## APTITUDE – problems on Time and Distance

**Formulae: **

I)Speed = Distance/Time

II)Time = Distance/speed

III) Distance = speed*time

IV) 1km/hr = 5/18 m/s

V)1 m/s = 18/5 Km/hr

VI)If the ratio of the speed of A and B is a:b,then the ratio of

the time taken by them to cover the same distance is 1/a : 1/b

or b:a

VII) suppose a man covers a distance at x kmph and an equal

distance at y kmph.then the average speed during the whole

journey is (2xy/x+y)kmph

**Problems**

**1)A person covers a certain distance at 7kmph .How many meters
does he cover in 2 minutes.**

Solution::

speed=72kmph=72*5/18 = 20m/s

distance covered in 2min =20*2*60 = 2400m

**2)If a man runs at 3m/s. How many km does he run in 1hr 40min**

Solution::

speed of the man = 3*18/5 kmph

= 54/5kmph

Distance covered in 5/3 hrs=54/5*5/3 = 18km

**3)Walking at the rate of 4knph a man covers certain distance
in 2hr 45 min. Running at a speed of 16.5 kmph the man will
cover the same distance in.**

Solution::

Distance=Speed* time

4*11/4=11km

New speed =16.5kmph

therefore Time=D/S=11/16.5 = 40min

**Complex Problems**

**1)A train covers a distance in 50 min ,if it runs at a speed
of 48kmph on an average.The speed at which the train must run
to reduce the time of journey to 40min will be. **

Solution::

Time=50/60 hr=5/6hr

Speed=48mph

distance=S*T=48*5/6=40km

time=40/60hr=2/3hr

New speed = 40* 3/2 kmph= 60kmph

**2)Vikas can cover a distance in 1hr 24min by covering 2/3 of
the distance at 4 kmph and the rest at 5kmph.the total
distance is?**

Solution::

Let total distance be S

total time=1hr24min

A to T :: speed=4kmph

diistance=2/3S

T to S :: speed=5km

distance=1-2/3S=1/3S

21/15 hr=2/3 S/4 + 1/3s /5

84=14/3S*3

S=84*3/14*3

= 6km

**3)walking at ¾ of his usual speed ,a man is late by 2 ½ hr.
the usual time is.**

Solution::

Usual speed = S

Usual time = T

Distance = D

New Speed is ¾ S

New time is 4/3 T

4/3 T – T = 5/2

T=15/2 = 7 ½

**4)A man covers a distance on scooter .had he moved 3kmph
faster he would have taken 40 min less. If he had moved
2kmph slower he would have taken 40min more.the distance is.

> **Task 1**
From the time and distance page, repeat the passage starting at "New time is" and ending at "more.the distance is.".
> **Task 2**
Answer these from the time and distance page:
(a) According to the formulae, 1 km/hr equals how many m/s?
(b) In the problem about a man running at 3m/s, how many km does the solution say he covers in 1hr 40min?
(c) In the first complex problem, what speed does the solution say the train needs to cut the trip to 40min?
> **Task 3**
Put this sentence from the time and distance page into Spanish: "A train covers a distance in 50 min ,if it runs at a speed of 48kmph on an average."

> **Material provided**
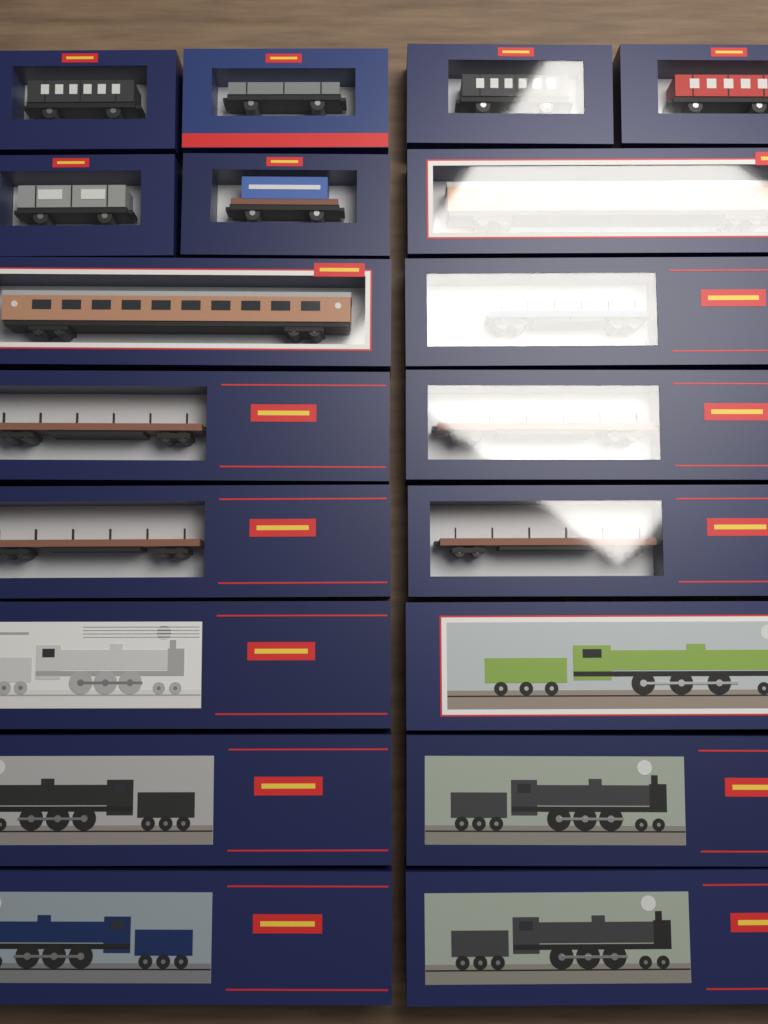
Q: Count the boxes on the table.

> **Correct response 1**
New time is 4/3 T

4/3 T – T = 5/2

T=15/2 = 7 ½

**4)A man covers a distance on scooter .had he moved 3kmph
faster he would have taken 40 min less. If he had moved
2kmph slower he would have taken 40min more.the distance is.

> **Correct response 2**
(a) 5/18 m/s
(b) 18km
(c) 60kmph

> **Correct response 3**
Un tren recorre una distancia en 50 min si va a una velocidad media de 48 km/h.